_ORDEM DE SERVIÇO 1:_ Reproduza, do texto sobre o jornalismo de José Luiz Datena, o trecho que vai de "Sunday, 28 de" a "pela Rede Bandeirantes.".
_ORDEM DE SERVIÇO 2:_ Escreva a continuação do texto sobre o jornalismo de José Luiz Datena, a partir da última frase apresentada.

_TEXTO:_
-----

Sunday, 28 de April de 2024 ISSN 1519-7670 - Ano 24 - nº 1285

Um apresentador especializado em xingologia

Exercer a liberdade de expressão com responsabilidade argumentativa se configura como princípio ético fundamental na atuação jornalística. Preocupa-nos, porém, a postura de certos profissionais de imprensa que, no afã de informar e opinar, adotam um estilo autoritário na construção de julgamentos, sem a devida consistência argumentativa temperada pela análise atenciosa, apurada e plural. Nesse sentido, infelizmente, percebe-se, na mídia brasileira, a consagração de um estilo editorial que resolvemos chamar de Padrão Datena de Jornalismo. Fazemos aqui referência direta a um dos mais influentes comunicadores do Brasil, José Luiz Datena, apresentador do programa sensacionalista Brasil Urgente, transmitido pela Rede Bandeirantes.

O prestígio popular gozado por Datena provém de sua performance apelativa, ao se comportar como paladino da moral e dos bons costumes. Ao se comportar como justiceiro e protetor dos fracos e oprimidos, o repórter encontra respaldo na inoperância do Estado para se agigantar, de maneira populista e demagógica, frente à opinião pública. Para compreender melhor o tom acusatório presente nos inflamados veredictos proferidos pelo apresentador, convém avaliar o referido fenômeno à luz das reflexões trazidas por Michel Foucault em seu livro Vigiar e punir: história da violência nas prisões (1975). O filósofo francês expõe, com minúcia de detalhes, o histórico do sistema penitenciário. Primeiramente, o criminoso sofria na própria pele a sua pena. Tal punição ocorria nas ruas e em praças públicas. Depois, o mecanismo de sanção experimenta um viés reservado em matéria de local para a sua aplicação, com o encarceramento do infrator nos presídios. Desse modo, o poder de punir ou de vigiar e punir se concentrou na esfera restrita da ação jurídica do Estado, respeitando o trâmite legal para o exame do processo. Este distanciamento, proveniente da mudança em termos de concepção e aplicabilidade penal, vai de encontro à curiosidade pública de acompanhar passo a passo o episódio criminoso.

-----

_DADOS DO EXERCÍCIO:_

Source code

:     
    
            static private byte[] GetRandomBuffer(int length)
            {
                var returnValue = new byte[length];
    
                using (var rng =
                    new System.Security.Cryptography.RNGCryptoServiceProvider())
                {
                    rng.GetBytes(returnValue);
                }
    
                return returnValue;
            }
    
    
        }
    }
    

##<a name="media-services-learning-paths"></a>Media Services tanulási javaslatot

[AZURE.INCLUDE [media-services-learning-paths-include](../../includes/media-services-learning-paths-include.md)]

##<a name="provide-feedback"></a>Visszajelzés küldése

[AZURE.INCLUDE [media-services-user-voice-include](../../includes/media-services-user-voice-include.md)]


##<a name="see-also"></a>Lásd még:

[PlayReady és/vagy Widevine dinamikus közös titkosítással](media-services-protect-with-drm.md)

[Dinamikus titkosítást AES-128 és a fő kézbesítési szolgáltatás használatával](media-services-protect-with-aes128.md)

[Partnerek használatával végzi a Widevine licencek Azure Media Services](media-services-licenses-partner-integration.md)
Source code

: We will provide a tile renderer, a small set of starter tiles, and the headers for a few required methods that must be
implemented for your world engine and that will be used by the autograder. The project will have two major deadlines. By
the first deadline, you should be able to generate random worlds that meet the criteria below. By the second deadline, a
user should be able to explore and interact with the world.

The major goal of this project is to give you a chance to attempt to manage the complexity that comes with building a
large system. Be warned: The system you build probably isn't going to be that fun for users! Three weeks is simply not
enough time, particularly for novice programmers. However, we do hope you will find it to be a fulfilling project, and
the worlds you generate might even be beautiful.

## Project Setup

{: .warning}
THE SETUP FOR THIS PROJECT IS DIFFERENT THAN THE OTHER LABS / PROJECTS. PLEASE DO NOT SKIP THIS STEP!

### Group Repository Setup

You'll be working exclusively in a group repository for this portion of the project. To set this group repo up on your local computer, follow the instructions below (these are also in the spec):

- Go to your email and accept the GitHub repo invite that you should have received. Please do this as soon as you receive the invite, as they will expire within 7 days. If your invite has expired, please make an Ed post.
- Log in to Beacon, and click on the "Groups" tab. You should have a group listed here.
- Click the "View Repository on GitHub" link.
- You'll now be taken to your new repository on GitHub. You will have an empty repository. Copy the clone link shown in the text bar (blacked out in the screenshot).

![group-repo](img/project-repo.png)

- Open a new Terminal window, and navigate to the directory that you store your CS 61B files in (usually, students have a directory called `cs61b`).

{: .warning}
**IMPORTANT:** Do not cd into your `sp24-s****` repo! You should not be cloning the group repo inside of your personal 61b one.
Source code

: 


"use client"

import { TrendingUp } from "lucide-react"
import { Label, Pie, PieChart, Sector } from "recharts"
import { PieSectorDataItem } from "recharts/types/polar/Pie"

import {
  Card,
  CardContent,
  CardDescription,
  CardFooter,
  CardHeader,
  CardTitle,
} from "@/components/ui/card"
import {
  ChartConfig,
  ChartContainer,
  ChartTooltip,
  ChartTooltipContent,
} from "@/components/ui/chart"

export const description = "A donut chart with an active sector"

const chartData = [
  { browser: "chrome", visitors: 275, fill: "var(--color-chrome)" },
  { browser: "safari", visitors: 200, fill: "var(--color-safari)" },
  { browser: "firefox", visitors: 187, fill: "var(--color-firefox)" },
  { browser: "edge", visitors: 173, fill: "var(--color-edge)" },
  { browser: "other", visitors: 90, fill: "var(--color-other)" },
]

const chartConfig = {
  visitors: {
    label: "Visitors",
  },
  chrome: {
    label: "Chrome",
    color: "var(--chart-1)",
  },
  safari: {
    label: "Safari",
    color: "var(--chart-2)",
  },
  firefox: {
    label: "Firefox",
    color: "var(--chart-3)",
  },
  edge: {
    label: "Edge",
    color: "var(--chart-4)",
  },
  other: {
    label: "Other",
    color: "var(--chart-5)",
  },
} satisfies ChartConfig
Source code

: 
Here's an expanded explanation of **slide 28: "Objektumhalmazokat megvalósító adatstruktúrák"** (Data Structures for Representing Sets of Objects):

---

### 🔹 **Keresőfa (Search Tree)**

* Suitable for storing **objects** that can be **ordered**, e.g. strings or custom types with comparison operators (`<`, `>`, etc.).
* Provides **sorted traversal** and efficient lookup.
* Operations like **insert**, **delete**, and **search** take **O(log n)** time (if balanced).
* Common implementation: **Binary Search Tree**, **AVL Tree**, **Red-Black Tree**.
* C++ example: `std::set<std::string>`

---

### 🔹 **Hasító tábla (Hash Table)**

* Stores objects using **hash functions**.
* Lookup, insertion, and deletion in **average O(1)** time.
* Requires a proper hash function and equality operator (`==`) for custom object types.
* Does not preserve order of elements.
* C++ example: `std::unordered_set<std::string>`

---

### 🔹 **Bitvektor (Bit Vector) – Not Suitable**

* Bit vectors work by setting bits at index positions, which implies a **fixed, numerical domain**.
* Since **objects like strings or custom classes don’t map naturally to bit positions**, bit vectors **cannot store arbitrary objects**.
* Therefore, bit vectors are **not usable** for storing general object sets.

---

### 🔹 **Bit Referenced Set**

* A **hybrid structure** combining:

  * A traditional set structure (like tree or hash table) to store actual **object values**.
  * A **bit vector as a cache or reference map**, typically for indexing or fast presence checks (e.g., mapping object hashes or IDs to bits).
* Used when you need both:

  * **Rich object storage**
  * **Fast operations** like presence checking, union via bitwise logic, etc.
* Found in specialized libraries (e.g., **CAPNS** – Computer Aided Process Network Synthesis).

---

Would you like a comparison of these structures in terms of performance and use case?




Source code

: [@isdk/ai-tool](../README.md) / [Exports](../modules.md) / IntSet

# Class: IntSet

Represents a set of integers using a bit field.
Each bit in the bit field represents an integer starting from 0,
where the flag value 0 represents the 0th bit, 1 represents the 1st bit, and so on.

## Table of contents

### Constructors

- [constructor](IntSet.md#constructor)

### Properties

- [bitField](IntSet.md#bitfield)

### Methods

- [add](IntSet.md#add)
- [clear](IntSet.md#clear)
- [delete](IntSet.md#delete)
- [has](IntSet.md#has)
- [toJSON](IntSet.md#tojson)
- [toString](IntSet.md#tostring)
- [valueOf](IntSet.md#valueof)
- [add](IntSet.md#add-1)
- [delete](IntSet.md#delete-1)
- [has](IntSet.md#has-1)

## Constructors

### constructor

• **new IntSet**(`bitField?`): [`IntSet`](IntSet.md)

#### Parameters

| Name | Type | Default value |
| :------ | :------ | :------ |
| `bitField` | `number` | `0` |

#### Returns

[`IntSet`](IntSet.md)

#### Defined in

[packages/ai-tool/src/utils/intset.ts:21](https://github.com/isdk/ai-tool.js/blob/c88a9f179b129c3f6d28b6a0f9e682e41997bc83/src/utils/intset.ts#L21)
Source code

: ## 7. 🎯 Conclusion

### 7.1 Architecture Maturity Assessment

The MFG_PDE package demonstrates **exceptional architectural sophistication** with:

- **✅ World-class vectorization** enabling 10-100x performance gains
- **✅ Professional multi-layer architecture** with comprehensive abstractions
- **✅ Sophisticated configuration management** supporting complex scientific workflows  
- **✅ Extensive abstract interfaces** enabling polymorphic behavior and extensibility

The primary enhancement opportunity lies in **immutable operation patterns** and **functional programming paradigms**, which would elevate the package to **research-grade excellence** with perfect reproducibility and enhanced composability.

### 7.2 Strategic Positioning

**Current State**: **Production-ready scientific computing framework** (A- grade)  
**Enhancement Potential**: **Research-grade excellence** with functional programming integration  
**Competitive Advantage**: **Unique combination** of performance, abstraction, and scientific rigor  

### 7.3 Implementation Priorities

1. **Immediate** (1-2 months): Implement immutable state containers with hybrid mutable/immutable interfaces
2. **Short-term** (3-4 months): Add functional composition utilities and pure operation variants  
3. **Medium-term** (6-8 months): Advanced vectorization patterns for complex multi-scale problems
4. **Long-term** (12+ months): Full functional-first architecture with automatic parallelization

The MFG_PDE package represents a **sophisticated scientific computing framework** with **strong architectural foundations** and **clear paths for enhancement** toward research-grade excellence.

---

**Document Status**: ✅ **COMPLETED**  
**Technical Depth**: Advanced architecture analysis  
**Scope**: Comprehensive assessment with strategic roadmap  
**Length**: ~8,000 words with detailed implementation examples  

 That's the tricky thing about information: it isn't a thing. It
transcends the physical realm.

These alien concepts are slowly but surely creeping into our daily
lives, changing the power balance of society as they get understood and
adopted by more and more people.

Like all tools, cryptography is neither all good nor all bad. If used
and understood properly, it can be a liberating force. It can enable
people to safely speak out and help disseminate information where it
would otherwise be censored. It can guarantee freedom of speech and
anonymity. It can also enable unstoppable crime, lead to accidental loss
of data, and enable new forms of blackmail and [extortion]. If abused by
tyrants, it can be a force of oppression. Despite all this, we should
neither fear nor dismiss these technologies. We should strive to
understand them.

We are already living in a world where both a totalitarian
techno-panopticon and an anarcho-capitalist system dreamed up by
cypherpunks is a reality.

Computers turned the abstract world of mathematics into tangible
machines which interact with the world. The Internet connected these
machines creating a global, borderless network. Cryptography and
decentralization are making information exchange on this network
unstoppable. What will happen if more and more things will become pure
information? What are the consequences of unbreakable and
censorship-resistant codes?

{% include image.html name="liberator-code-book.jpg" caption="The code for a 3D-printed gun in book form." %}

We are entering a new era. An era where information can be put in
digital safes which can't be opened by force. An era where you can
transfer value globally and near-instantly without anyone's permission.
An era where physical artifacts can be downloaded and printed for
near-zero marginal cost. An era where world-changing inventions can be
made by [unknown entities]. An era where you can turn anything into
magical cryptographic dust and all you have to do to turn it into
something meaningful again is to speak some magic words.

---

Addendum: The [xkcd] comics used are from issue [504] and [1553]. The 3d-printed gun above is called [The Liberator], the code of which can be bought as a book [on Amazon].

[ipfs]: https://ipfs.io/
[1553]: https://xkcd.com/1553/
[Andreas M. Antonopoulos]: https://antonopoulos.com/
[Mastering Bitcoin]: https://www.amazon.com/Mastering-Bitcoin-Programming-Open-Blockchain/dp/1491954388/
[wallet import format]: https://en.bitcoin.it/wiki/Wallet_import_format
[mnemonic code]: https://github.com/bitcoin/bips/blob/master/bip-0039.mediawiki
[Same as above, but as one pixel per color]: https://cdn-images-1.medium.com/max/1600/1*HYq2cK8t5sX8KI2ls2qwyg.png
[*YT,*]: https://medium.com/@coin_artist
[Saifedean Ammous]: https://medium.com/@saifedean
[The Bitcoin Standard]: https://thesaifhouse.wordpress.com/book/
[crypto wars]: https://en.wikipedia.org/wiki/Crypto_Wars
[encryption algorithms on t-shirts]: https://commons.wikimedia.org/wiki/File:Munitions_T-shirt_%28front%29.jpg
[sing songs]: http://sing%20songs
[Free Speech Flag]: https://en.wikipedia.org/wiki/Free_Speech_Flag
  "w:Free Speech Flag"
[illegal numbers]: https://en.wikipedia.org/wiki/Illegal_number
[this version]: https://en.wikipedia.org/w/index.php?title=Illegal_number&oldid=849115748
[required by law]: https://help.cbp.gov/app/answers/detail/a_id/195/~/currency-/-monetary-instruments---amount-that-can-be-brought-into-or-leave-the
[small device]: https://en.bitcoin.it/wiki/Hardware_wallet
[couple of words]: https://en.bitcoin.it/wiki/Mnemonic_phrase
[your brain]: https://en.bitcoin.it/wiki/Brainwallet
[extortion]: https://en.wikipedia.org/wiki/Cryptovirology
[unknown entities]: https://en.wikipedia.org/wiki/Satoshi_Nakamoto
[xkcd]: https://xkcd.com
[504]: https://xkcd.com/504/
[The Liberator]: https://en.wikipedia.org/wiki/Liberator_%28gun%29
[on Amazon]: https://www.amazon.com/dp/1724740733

-----

_RESPOSTA FINAL 1:_
Sunday, 28 de April de 2024 ISSN 1519-7670 - Ano 24 - nº 1285

Um apresentador especializado em xingologia

Exercer a liberdade de expressão com responsabilidade argumentativa se configura como princípio ético fundamental na atuação jornalística. Preocupa-nos, porém, a postura de certos profissionais de imprensa que, no afã de informar e opinar, adotam um estilo autoritário na construção de julgamentos, sem a devida consistência argumentativa temperada pela análise atenciosa, apurada e plural. Nesse sentido, infelizmente, percebe-se, na mídia brasileira, a consagração de um estilo editorial que resolvemos chamar de Padrão Datena de Jornalismo. Fazemos aqui referência direta a um dos mais influentes comunicadores do Brasil, José Luiz Datena, apresentador do programa sensacionalista Brasil Urgente, transmitido pela Rede Bandeirantes.

_RESPOSTA FINAL 2:_
Vigilantes neste sentido, os meios de comunicação logo se arvoram na transmissão do fato, repercutindo seus aspectos elementares e, principalmente, inusitados. O objetivo da cobertura midiática sobre a criminalidade se concentra, predominantemente, na ventilação calorosa de uma resposta ao público, que abarque, com agilidade instantânea impossível, o problema e a solução. Com precipitação, jornalistas destemperados, a exemplo de Datena, aplicam sanção pública, ao punir direta e indiretamente pessoas, sendo estas expostas a um verdadeiro massacre teleguiado. Trata-se de uma ação irresponsável que colide com os princípios jurídicos fundamentais, quais sejam: ampla defesa, princípio do contraditório, plena informação.

Os “pitbulls de microfone”

Repete-se, deste modo, em escala tecnológica, o espetáculo da barbárie que movimentava a praça pública. Com requinte de crueldade, o Padrão Datena de Jornalismo reproduz o fenômeno do retorno da pena à rua e, midiaticamente, devolve ao corpo do indivíduo – marcado pela ampla exposição pública – o ponto-suporte de aplicação da penalidade. O estilo truculento do apresentador confere voz a um tipo de moral coletiva rudimentar que confunde “vigiar e punir” com “zelar e compreender”. Remonta, também, um passado-presente que marca uma tradição jornalística obtusa, presa aos tempos da propagação de insultos desbocados e virulentos, ofuscando análises contundentes e sérias. Datena é expert em “xingologia” – neologismo genial criado pelo jornalista Carlos de Laet em sua coluna “Microcosmo”, veiculada no periódico O País de 8/4/1914.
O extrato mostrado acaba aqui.